• **The task**:
Lines from the records below that contain the word "layout" are to be copied out.

Items from a data source
^^^^^^^^^^^^^^^^

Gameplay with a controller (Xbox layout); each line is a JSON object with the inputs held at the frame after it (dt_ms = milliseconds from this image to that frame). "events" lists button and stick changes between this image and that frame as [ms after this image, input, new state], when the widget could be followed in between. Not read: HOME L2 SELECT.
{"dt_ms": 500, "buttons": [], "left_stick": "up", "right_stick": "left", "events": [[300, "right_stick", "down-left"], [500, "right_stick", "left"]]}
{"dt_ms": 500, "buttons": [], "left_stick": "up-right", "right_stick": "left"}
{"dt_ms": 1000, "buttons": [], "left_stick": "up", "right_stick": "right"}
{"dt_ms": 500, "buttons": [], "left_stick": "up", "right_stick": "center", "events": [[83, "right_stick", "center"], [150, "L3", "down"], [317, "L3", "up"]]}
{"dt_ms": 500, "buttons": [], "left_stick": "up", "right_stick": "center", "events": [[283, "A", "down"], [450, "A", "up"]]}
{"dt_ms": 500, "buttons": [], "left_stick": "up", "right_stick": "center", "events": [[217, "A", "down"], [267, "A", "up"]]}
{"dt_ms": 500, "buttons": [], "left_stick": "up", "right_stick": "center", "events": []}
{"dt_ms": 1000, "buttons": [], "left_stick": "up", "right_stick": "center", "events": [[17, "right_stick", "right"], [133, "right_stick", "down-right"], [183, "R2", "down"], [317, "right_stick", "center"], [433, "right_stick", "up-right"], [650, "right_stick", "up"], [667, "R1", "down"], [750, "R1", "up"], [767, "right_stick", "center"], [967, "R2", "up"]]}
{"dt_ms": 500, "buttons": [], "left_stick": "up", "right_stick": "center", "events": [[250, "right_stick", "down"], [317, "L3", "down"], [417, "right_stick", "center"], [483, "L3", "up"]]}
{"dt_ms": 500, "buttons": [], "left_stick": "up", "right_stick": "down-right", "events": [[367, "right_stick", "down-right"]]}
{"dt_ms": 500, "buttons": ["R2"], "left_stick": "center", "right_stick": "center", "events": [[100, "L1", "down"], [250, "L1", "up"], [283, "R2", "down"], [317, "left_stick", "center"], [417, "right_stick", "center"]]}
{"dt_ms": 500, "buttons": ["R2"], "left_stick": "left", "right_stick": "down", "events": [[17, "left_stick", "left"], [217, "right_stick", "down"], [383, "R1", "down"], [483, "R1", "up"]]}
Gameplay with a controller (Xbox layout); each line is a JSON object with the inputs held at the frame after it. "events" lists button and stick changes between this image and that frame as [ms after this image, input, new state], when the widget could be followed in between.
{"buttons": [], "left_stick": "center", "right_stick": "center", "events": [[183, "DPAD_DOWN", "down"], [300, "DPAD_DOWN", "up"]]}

^^^^^^^^^^^^^^^^

• **Answer space**:
Gameplay with a controller (Xbox layout); each line is a JSON object with the inputs held at the frame after it (dt_ms = milliseconds from this image to that frame). "events" lists button and stick changes between this image and that frame as [ms after this image, input, new state], when the widget could be followed in between. Not read: HOME L2 SELECT.
Gameplay with a controller (Xbox layout); each line is a JSON object with the inputs held at the frame after it. "events" lists button and stick changes between this image and that frame as [ms after this image, input, new state], when the widget could be followed in between.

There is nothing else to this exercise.